Segment Open

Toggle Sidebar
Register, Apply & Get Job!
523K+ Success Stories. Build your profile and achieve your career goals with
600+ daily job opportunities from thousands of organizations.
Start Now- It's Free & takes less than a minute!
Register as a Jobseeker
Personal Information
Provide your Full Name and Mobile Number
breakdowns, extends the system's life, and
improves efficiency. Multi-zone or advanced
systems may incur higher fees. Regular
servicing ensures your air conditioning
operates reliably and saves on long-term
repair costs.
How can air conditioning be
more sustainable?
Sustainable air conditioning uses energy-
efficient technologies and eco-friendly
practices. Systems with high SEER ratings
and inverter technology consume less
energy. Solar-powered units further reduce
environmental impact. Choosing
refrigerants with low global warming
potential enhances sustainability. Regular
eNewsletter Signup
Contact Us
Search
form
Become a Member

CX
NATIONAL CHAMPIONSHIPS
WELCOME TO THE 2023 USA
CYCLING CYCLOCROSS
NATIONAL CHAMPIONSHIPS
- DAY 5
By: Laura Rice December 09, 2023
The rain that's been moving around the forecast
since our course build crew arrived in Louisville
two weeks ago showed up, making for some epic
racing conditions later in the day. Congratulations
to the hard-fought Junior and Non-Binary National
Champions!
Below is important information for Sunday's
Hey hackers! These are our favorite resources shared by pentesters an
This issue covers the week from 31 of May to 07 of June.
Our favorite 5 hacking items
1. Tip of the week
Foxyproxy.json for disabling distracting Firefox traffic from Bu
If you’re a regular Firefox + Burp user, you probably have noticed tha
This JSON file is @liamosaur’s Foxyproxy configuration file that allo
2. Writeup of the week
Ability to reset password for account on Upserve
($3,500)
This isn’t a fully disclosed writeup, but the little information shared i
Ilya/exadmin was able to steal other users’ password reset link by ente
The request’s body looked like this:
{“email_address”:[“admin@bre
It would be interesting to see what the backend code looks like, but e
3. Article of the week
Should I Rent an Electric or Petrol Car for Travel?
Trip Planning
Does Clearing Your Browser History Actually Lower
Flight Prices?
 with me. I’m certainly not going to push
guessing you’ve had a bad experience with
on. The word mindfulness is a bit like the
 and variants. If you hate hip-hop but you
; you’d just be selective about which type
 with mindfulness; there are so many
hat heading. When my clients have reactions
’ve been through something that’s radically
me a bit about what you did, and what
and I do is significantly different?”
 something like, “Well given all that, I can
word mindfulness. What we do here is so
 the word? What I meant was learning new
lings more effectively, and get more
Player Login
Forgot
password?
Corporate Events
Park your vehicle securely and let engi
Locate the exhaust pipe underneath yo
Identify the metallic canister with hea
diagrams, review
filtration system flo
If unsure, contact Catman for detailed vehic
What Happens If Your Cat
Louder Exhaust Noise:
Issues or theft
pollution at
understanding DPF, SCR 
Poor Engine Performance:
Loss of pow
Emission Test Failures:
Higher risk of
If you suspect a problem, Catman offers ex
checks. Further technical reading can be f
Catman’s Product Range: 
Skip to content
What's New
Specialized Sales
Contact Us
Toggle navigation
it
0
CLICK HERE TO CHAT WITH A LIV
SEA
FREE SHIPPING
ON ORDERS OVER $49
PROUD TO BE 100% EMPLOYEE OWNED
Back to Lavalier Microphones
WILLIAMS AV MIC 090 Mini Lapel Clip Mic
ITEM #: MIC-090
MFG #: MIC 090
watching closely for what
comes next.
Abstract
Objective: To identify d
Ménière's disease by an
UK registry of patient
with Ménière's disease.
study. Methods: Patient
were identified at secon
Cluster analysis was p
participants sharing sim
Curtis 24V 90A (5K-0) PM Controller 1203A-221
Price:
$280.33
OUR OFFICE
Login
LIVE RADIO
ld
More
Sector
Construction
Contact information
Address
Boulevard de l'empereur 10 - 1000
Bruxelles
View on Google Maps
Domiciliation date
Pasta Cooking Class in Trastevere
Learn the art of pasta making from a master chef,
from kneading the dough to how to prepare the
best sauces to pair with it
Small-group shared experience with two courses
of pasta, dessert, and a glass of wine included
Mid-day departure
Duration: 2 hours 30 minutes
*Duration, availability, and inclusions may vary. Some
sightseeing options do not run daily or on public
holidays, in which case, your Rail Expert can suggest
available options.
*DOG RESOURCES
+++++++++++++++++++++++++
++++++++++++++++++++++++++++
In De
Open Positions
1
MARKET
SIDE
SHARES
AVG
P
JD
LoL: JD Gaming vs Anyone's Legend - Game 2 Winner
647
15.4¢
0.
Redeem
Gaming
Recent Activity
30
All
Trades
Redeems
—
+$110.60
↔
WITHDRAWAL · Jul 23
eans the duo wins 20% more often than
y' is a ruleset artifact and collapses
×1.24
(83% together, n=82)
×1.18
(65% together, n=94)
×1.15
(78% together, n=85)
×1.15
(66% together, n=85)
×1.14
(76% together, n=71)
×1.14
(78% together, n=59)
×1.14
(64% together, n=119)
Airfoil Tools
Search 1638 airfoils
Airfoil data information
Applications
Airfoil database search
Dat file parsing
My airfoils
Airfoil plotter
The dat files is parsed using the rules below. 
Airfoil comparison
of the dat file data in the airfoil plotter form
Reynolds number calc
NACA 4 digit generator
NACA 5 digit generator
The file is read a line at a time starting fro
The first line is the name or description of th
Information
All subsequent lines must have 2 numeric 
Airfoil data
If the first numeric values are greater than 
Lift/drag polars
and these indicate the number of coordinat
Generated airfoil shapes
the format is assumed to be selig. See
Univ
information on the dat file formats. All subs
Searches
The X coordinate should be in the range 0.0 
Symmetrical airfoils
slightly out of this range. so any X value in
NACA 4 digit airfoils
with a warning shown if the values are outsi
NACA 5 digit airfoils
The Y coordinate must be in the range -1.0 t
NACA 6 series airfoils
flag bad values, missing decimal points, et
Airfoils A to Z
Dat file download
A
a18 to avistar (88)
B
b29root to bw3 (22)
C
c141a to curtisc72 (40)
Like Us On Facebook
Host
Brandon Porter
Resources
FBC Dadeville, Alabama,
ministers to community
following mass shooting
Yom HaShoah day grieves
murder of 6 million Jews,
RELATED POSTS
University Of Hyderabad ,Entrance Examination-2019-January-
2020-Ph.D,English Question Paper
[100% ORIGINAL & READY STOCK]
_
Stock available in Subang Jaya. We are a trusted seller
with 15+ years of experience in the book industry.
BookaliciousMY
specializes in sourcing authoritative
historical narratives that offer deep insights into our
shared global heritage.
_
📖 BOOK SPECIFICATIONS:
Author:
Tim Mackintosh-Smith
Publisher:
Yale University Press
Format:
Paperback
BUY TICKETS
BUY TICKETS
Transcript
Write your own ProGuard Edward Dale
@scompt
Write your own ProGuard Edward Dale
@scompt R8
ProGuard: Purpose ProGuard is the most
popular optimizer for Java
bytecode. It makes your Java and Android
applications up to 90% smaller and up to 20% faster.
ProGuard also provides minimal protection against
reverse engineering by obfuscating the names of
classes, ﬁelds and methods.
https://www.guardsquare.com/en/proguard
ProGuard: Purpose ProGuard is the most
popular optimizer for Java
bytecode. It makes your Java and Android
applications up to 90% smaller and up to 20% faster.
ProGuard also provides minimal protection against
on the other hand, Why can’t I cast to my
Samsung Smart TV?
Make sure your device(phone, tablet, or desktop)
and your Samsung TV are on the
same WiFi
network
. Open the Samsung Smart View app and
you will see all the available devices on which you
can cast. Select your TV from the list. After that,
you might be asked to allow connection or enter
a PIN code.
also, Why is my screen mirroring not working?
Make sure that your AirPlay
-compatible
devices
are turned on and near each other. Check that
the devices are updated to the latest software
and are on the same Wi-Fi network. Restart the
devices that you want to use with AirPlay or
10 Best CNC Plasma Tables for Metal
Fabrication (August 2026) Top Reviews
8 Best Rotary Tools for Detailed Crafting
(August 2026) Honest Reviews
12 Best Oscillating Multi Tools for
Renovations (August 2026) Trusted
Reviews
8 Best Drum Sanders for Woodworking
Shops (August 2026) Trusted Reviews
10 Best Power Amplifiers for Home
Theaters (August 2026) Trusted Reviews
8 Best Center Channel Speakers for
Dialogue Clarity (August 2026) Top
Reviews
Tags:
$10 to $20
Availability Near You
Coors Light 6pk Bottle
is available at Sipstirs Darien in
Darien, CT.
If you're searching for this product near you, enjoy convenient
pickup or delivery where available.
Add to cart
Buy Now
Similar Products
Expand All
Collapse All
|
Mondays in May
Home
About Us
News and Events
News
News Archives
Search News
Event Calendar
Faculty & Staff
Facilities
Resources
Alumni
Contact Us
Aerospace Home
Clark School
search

Segment Closed

### [EXERCISE OBJECTIVE]
For every line above that includes the string "University", copy the line.

### [ANSWER SPACE]
University Of Hyderabad ,Entrance Examination-2019-January-
Yale University Press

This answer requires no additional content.